I'm here to be, do and have better in my life and for my wife.
We've been together just over 4 years. Met on eHarmony. It was not love at first site. In fact, our physical differences and appearances have always been something of a challenge for us. She is as big if not bigger than me, and I am smaller (in every physical regard) than she is used to. That has wreaked havoc with my ego and my ability to please her.
My insecurities, our ongoing immigration problems (she's 41, american, I'm 47, canadian), and my inability to provide steady income (partly due to being torn between two countries) have her feeling like she now wants a divorce.

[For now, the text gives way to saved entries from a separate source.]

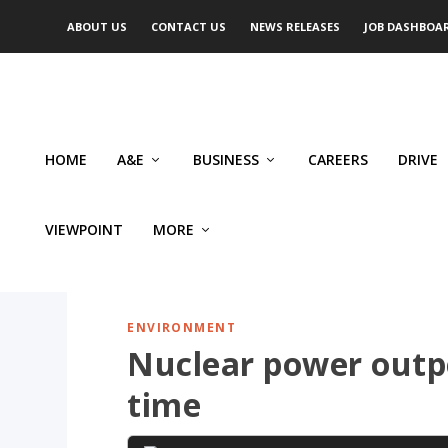
ABOUT US
CONTACT US
NEWS RELEASES
JOB DASHBOA
HOME
A&E
BUSINESS
CAREERS
DRIVE
VIEWPOINT
MORE
ENVIRONMENT
Nuclear power outp
time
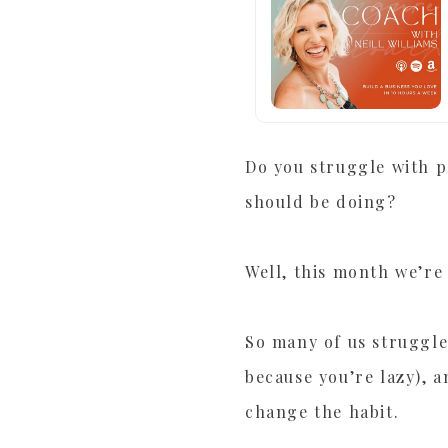
Do you struggle with p
should be doing?
Well, this month we’re
So many of us struggle 
because you’re lazy), 
change the habit.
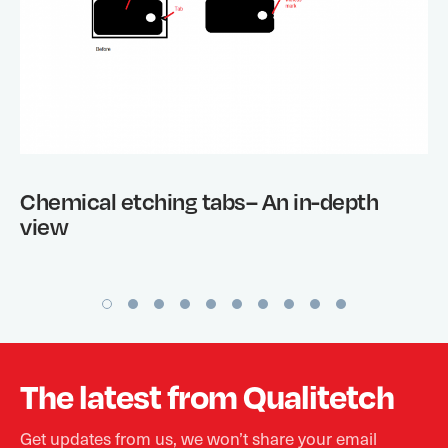
Chemical etching tabs– An in-depth
view
The latest from Qualitetch
Get updates from us, we won’t share your email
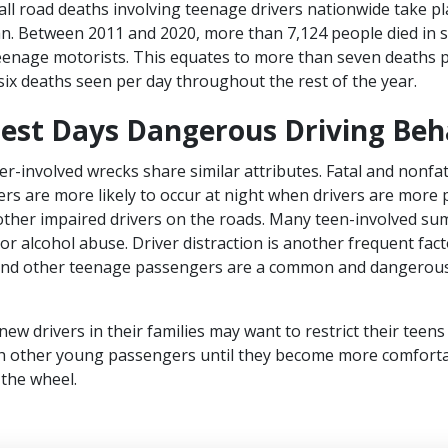
ll road deaths involving teenage drivers nationwide take pl
an. Between 2011 and 2020, more than 7,124 people died in
teenage motorists. This equates to more than seven deaths
 six deaths seen per day throughout the rest of the year.
iest Days Dangerous Driving Beh
r-involved wrecks share similar attributes. Fatal and nonfa
vers are more likely to occur at night when drivers are more 
other impaired drivers on the roads. Many teen-involved s
or alcohol abuse. Driver distraction is another frequent fact
 and other teenage passengers are a common and dangerous
w drivers in their families may want to restrict their teens
ith other young passengers until they become more comfort
the wheel.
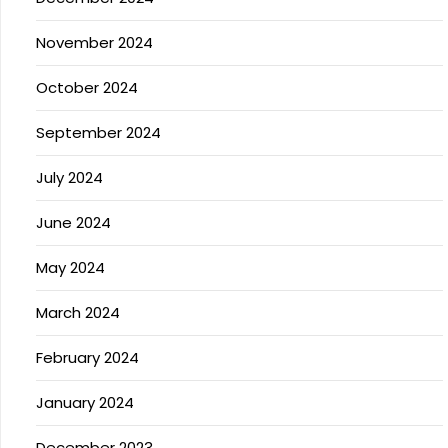
November 2024
October 2024
September 2024
July 2024
June 2024
May 2024
March 2024
February 2024
January 2024
December 2023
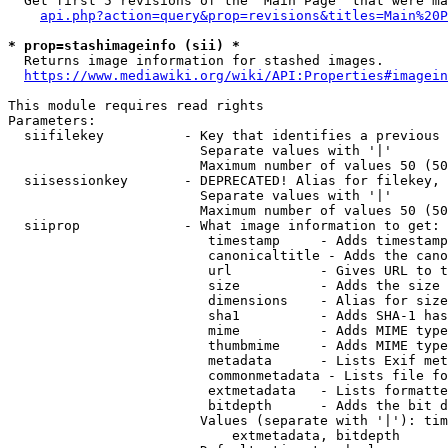
  Get first 5 revisions of the "Main Page" that were ma
api.php?action=query&prop=revisions&titles=Main%20P
* prop=stashimageinfo (sii) *
  Returns image information for stashed images.

https://www.mediawiki.org/wiki/API:Properties#imagein
This module requires read rights

Parameters:

  siifilekey          - Key that identifies a previous 
                        Separate values with '|'

                        Maximum number of values 50 (50
  siisessionkey       - DEPRECATED! Alias for filekey, 
                        Separate values with '|'

                        Maximum number of values 50 (50
  siiprop             - What image information to get:

                         timestamp     - Adds timestamp
                         canonicaltitle - Adds the cano
                         url           - Gives URL to t
                         size          - Adds the size 
                         dimensions    - Alias for size

                         sha1          - Adds SHA-1 has
                         mime          - Adds MIME type
                         thumbmime     - Adds MIME type
                         metadata      - Lists Exif met
                         commonmetadata - Lists file fo
                         extmetadata   - Lists formatte
                         bitdepth      - Adds the bit d
                        Values (separate with '|'): tim
                            extmetadata, bitdepth
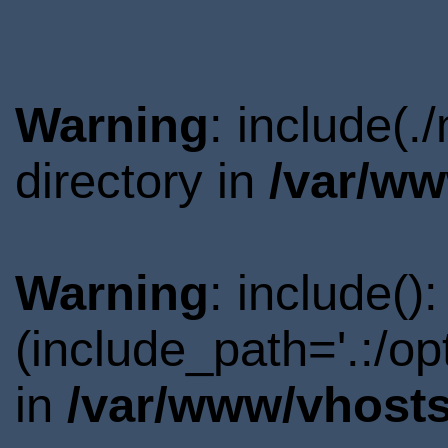
Warning
: include(
directory in
/var/ww
Warning
: include()
(include_path='.:/o
in
/var/www/vhosts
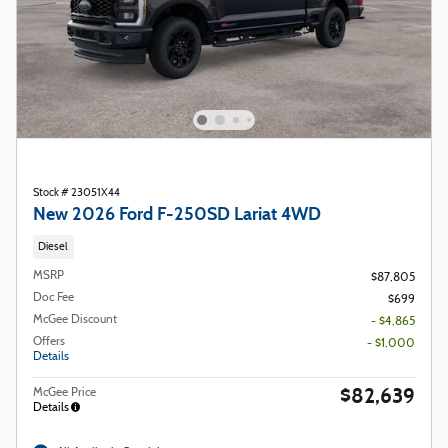
Stock # 23051X44
New 2026 Ford F-250SD Lariat 4WD
Diesel
MSRP
$87,805
Doc Fee
$699
McGee Discount
- $4,865
Offers
- $1,000
Details
$82,639
McGee Price
Details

We were married in september of 2011, did it at city hall, took 2 months of wishy-washiness before we decided to actually mail in the documents...and then practically as soon as it was done, I left to take advantage of a job opportinty 1000 miles away.
While I was gone she decided she'd had enough, that she has been worried about and dependent on (unreliable) men all her life, and now just wants some "True real me time. Just me and the kids."
To make matters worse, at Christmas I came back to Canada, and now immigration won't let me back into the country until my wife completes the paperwork.
She doesn't want to do that, because she says she has discovered she doesn't want to be married to anybody right now.
There is a lot more to it, of course, as I'm sure there is to your situation as well, but for now I am just determined to use this forum as a place to post my thoughts, and perhaps overcome my insecurities, rather than sending her countless texts and emails.
She and I just got back from spending a week in Cancun together, which came after her decision to get divorced, and she has also said she is open to speaking to a counselor, so I will be hiring one of Michelle's coaches for us as soon as I have the money...
So even though I did not come through and please her the way that I had hoped while we were on vacation, and even though I am still prone to insecurity, I am confident that if I am a good little divorce buster, my wife will indeed fall in love with me again.
That's all for now, as my impulse to text my wife has subsided, and I feel that I am safe again.
Cheers.
I am being the possibility of:
1) Integrity 2) Loving myself completely. 3) Things flowing naturally between us, without any fear or attachment to the outcome.